Ray rips a great start to the semi and I follow the top of his head around the track. He’s in the last qualifying spot when I see the #15 of Dean Wilson coming up. I quickly scanned Dean’s accomplishments in my head and then Ray’s and determine that we’re going to need some help here. One time in Orlando my rider, Ty Birdwell, was all by himself about 10 seconds back of Greg Albertyn and one spot out of qualifying in the semi when on the last lap Albee just weeded himself with no one around him and we rode into the main event as heroes. I really needed a factory rider to pull an Albee here.
(Insert your own joke about a rider on a Yamaha running the #15 taking my glory away. Go ahead, I’ll wait.)
MoHead asks me how I’m doing and if I need anything. I say yes, some Gatorade would be nice and he says if we make the main, he’ll bring me some. Sweet!
Wilson gets by us and so does “top” Jimmy Albertson, who pulls an aggressive pass on us in the semi that sends Ray to the ground. Now, Ray put a block pass on Albertson rather aggressively before Jimmy decided to end it, but I’d rather not talk about that. I’m a mechanic and inside a rider’s circle so therefore, everyone else is screwing us and nothing is our fault. I think I’m catching on here.
So it’s off to the LCQ and dammit, we were a lap and a half away from the main! Ray rides right up to Albertson after the finish and I start thinking we’re going to have another “Salt Lake SX 2003” incident (Google it, kids). Instead, A-Ray high fives Jimmy, gives him the thumbs up, and laughs with him. I pray to the MX Gods that Damon Bradshaw didn’t see this because he’ll fly to our houses the next day and kick both of our asses.
We don’t have enough time to go back to the truck before the LCQ so we wait in the tunnel for them to call our name. Ray asks me for his water bottle and I don’t have it. I dropped it somewhere. I suck at this.
Adam Enticknap starts staring me down in the tunnel. Just staring at me. I can’t figure this out. It’s some sort of bizarre Privateer Island fight ritual or something. He slowly walks away from me but doesn’t stop staring. Hey man, I bought HEAT 1, back off.
I can’t set the start button again. I have to ask Damon for help. Again. He hooks me up (literally) and I turn back and Nick Wey is standing there laughing. I hate my life.
Looking at the LCQ lineup, I’m confident that Ray can ride himself into the main. Vince Friese and Nick Schmidt were locks to me, but after that? Ray can do it. If there’s one thing he can do, it’s start. He’s a great starter and in this short race, that’s key.
Ray blows the start. Completely blows it and we’re done. At some point he goes down and I write, “Do Whips” on the board and he does.
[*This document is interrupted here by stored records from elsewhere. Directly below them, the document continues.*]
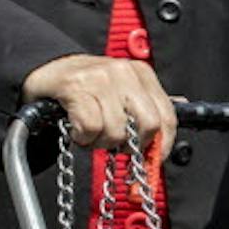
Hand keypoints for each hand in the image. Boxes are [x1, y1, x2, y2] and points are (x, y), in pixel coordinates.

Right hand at [23, 54, 175, 152]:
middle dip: (132, 145)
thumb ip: (149, 102)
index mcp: (142, 74)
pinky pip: (90, 126)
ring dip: (102, 142)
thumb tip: (180, 110)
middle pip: (148, 125)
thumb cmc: (88, 86)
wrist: (48, 69)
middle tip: (115, 144)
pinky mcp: (75, 88)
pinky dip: (83, 137)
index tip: (153, 160)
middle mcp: (124, 73)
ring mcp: (100, 78)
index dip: (163, 145)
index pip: (167, 116)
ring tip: (92, 133)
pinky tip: (78, 129)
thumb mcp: (124, 90)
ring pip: (117, 130)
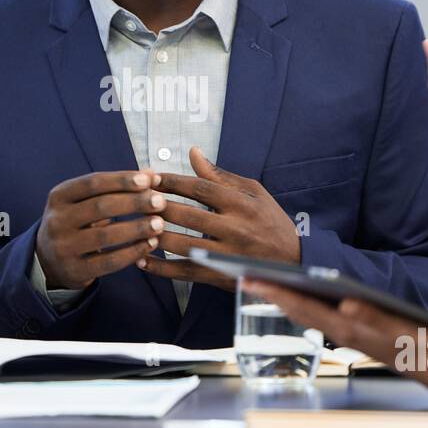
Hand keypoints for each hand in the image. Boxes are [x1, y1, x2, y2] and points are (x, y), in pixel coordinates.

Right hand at [36, 170, 165, 289]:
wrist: (49, 260)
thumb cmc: (76, 223)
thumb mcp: (85, 201)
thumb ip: (116, 188)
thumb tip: (152, 174)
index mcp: (59, 196)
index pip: (92, 183)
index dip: (122, 180)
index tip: (149, 179)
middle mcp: (56, 220)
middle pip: (100, 207)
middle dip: (134, 203)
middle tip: (160, 201)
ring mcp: (63, 247)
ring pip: (105, 236)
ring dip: (136, 228)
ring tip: (160, 224)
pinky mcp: (75, 270)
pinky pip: (108, 261)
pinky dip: (132, 252)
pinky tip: (150, 244)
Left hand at [138, 146, 299, 290]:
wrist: (293, 262)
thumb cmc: (271, 221)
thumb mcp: (253, 192)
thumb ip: (220, 175)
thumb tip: (193, 152)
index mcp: (242, 203)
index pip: (200, 188)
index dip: (171, 181)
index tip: (149, 176)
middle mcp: (235, 228)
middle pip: (188, 215)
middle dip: (158, 206)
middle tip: (133, 199)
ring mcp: (228, 255)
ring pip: (184, 245)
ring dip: (156, 236)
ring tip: (134, 226)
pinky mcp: (221, 275)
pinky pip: (186, 272)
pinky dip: (161, 268)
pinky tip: (142, 260)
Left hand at [247, 280, 427, 390]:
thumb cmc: (421, 346)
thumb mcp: (400, 330)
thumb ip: (373, 317)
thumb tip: (346, 304)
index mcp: (349, 329)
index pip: (305, 308)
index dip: (278, 292)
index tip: (253, 279)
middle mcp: (343, 333)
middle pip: (299, 311)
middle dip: (272, 293)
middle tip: (245, 276)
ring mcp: (348, 335)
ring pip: (307, 315)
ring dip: (284, 299)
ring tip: (263, 284)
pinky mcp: (355, 335)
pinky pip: (320, 319)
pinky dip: (303, 307)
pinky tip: (296, 299)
I also draw a set of boobs on there (Ping would be proud) and at one point I don’t have time to write anything so I wave him on. Great stuff.
Right after the race Ray and I ride back to the pits where he throws his helmet, kicks his bike over, yells out “F**K” over and over while kicking a puppy. Actually, wait. We ride over to Enticknap where he congratulates him on making the main and he laughs and jokes with Schmidt. Then, 10 minutes later when he’s got no one else to be happy for, he gives his buddy Clason thumbs up on way back. I’m not making this up.
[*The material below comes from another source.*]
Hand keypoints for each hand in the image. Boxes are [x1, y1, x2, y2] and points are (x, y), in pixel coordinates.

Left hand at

So that was it. The dream was over. Alex Ray didn’t make the main; I failed this privateer hero. I had fun, but I barely did anything compared to what I used to do and it was a lot of work and stress. It’s funny: I asked guys like Max Steffans, Dana Wiggins, and Kenny Watson if they were at all like me and did NOT miss wrenching. They all replied that they did not miss it. It’s a lot of work and this reminded me of that. And again, I basically did nothing.
It was fun to help out Alex though and thanks to him for letting me do it. Thanks to Mike, his real (unpaid) mechanic for letting me come in there and bumrush his job, and thanks to you guys for reading this.